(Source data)
--- START ---

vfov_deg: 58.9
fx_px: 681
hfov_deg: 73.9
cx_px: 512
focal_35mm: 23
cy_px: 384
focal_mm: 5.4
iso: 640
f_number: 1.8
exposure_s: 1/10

--- END ---
--- START ---

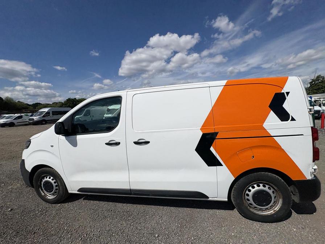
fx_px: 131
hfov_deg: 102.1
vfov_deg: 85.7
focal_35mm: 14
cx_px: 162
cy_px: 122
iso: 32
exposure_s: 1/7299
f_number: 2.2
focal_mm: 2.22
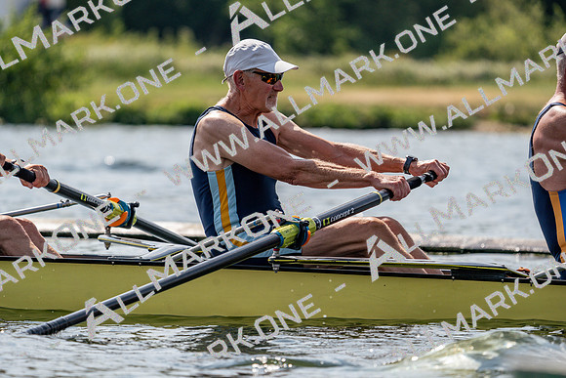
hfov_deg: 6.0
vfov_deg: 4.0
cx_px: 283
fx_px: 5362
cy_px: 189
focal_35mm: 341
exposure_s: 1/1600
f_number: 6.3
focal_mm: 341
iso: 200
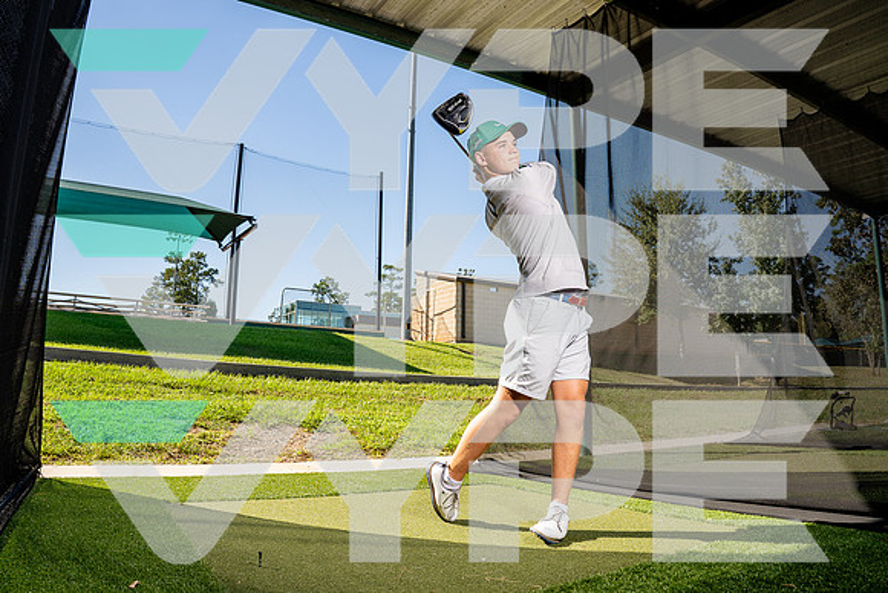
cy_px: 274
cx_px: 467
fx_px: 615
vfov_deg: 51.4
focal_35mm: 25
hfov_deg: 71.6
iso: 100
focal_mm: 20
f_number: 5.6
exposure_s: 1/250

--- END ---

PROBLEM – Your answer should consist only of the lines above between the line holding "focal_35mm: 25" and the line holding "exposure_s: 1/250", inclusive, each transcribed exactly.

EXERCISE OUTPUT –
focal_35mm: 25
hfov_deg: 71.6
iso: 100
focal_mm: 20
f_number: 5.6
exposure_s: 1/250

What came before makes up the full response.